JSqlParser dependency:

<dependency>
    <groupId>com.github.jsqlparser</groupId>
    <artifactId>jsqlparser</artifactId>
    <version>4.6</version>
</dependency>

If MyBatis‑Plus is used, the above dependencies are already included and should not be added again to avoid version conflicts.

2. Define the Interceptor

The interceptor intercepts all query statements and adds an env condition to the WHERE clause.
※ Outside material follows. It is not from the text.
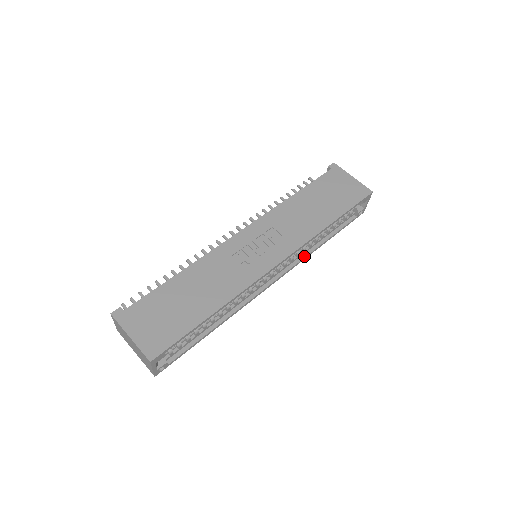
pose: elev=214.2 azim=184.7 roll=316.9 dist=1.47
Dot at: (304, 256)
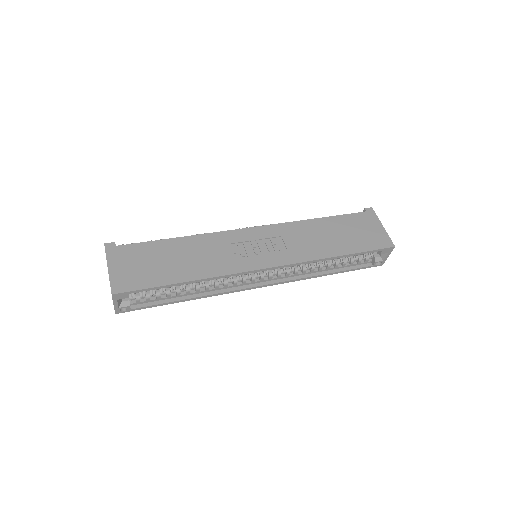
Dot at: (302, 277)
The core code is shown below:

import net.sf.jsqlparser.JSQLParserException;
import net.sf.jsqlparser.expression.*;
import net.sf.jsqlparser.parser.CCJSqlParserUtil;
import net.sf.jsqlparser.schema.Column;
import net.sf.jsqlparser.statement.*;
import net.sf.jsqlparser.statement.select.*;
import org.apache.ibatis.executor.statement.StatementHandler;
import org.apache.ibatis.mapping.BoundSql;
import org.apache.ibatis.plugin.*;
import org.apache.ibatis.reflection.MetaObject;
import org.apache.ibatis.reflection.SystemMetaObject;
import org.springframework.beans.factory.annotation.Value;
import org.springframework.stereotype.Component;

@Component
@Intercepts({@Signature(type = StatementHandler.class, method = "prepare", args = {Connection.class, Integer.class})})
public class DataIsolationInterceptor implements Interceptor {
    @Value("${spring.profiles.active}")
    private String env;

    @Override
    public Object intercept(Invocation invocation) throws Throwable {
        Object target = invocation.getTarget();
        if (target instanceof StatementHandler) {
            StatementHandler sh = (StatementHandler) target;
            BoundSql boundSql = sh.getBoundSql();
            String originalSql = boundSql.getSql();
            String newSql = setEnvToStatement(originalSql);
            MetaObject meta = SystemMetaObject.forObject(boundSql);
            meta.setValue("sql", newSql);
        }
        return invocation.proceed();
    }

    private String setEnvToStatement(String originalSql) {
        // parse, modify WHERE/INSERT/UPDATE/DELETE and return new SQL
        // (implementation omitted for brevity)
        return originalSql; // placeholder
    }
    // additional helper methods (setEnvToWhereExpression, multipleTableJoinWhereExpression, setEnvToInsert) omitted
}

3. Testing

Examples of SQL before and after interception:

Select

SELECT a.username, a.code, o.org_code, o.org_name, o.level
FROM admin a LEFT JOIN organize o ON a.org_id = o.id
WHERE a.dr = 0 AND o.level = ?

After interception (env = 'test'):

SELECT a.username, a.code, o.org_code, o.org_name, o.level
FROM admin a LEFT JOIN organize o ON a.org_id = o.id
WHERE a.dr = 0 AND o.level = ? AND a.env = 'test' AND o.env = 'test'

Insert

INSERT INTO admin (id, username, code, org_id) VALUES (?, ?, ?, ?)

After interception:

INSERT INTO admin (id, username, code, org_id, env) VALUES (?, ?, ?, ?, 'test')

Update

UPDATE admin SET username = ?, code = ?, org_id = ? WHERE id = ?

After interception:

UPDATE admin SET username = ?, code = ?, org_id = ? WHERE id = ? AND env = 'test'

Delete

DELETE FROM admin WHERE id = ?

After interception:

DELETE FROM admin WHERE id = ? AND env = 'test'

4. Why Intercept the prepare Method?

The SQL statement is constructed and parameterized inside the prepare method, which creates the PreparedStatement . Modifying the SQL at this point ensures the changes are applied before execution. Intercepting query or update occurs after the statement is already prepared, so changes to the SQL would have no effect.

Therefore, to add or modify WHERE clauses, ordering, or other SQL elements, interception must happen during prepare , before the final SQL is bound to the database.